If you shopped the way you worked, then how would that go?

Either or

while interacting with a sales person (right then - no time to remedy the problem!!):

1. would you rather be wearing ill-fitting pants, or noisy shoes?

2. would you rather have bad skin or bad breath?

Size matters

speaking of belts, when i was selecting mine, i felt i was dangerously close to cliché territory: my choices were skinny belt, medium belt, wide belt. yes, in every imaginable color, but since i already knew i wanted black, the choice really came down to these 3 widths. i got bored with staring at my options, realizing that i was admiring more than deciding and just instinctively grabbed one.
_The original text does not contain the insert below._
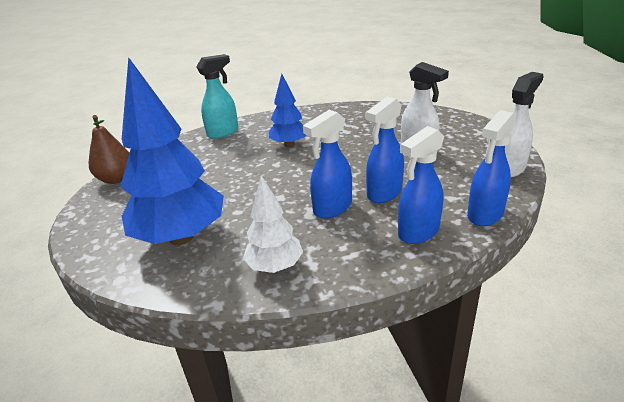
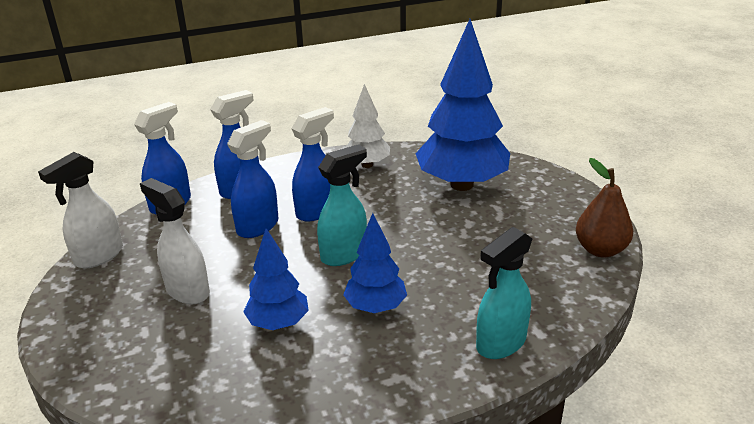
camera: 175 degrees right, 0 degrees up
(307, 173) = (344, 254): none -> turquoise spray bottle
(350, 136) = (278, 323): none -> blue tree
it's the perfect belt for me (i can say with certainty now that i've held it up to all my clothes). a teeny tiny part of me was disappointed that i went with a medium width, wondering if i had wimped out. but the medium will actually serve my style, needs and imagination the longest. the beauty of the belt lies in the material, the quality, the simplicity, and not the neutrality of the belt (and by "neutrality" here i do not mean a high probability of compatibility. i mean "middle of the road").

and while i am not someone who would ever consciously aim for middle-of-the-road (frankly, i prefer to be off on the shoulder, sartorially speaking), it raised questions for me. what would make an item be defined as a style neutral? merely not being an extreme? merely not being trendy? is "trendy" applied to anything that is painfully, nauseatingly popular? if i had found this belt a year ago or 5, or 10, it would have been perfect for me. the appeal of it is not based on ephemeral and fictional standards of rightness. i do not like "in" and "out" lists since the very existence of the list is what makes the definition (things are not "in" or "out" until they are on the list - and then their status only matters to list makers and list readers. that's my theory anyway.).

is being unpopular the only way for an item to not be trendy?

do all items have a "middle of the road" option for people to retreat to when they (pants, blazers, hemlines, etc.) are rendered in "trendy" styles?

Bring it on

i had come to accept that i was not one to wear a belt. i gave up on belts. i no longer owned a belt.

yesterday i bought a belt.

would you rather (if you had a choice) make peace with items you are conflicted about by mastering them, or find a way to move on?

The best laid schemes...*

a friend recently washed a new dress.
100% cotton.
she let it air dry.
now she has a new top.

when a new item disappoints, do you blame yourself, or do you blame the manufacturer/retailer/designer?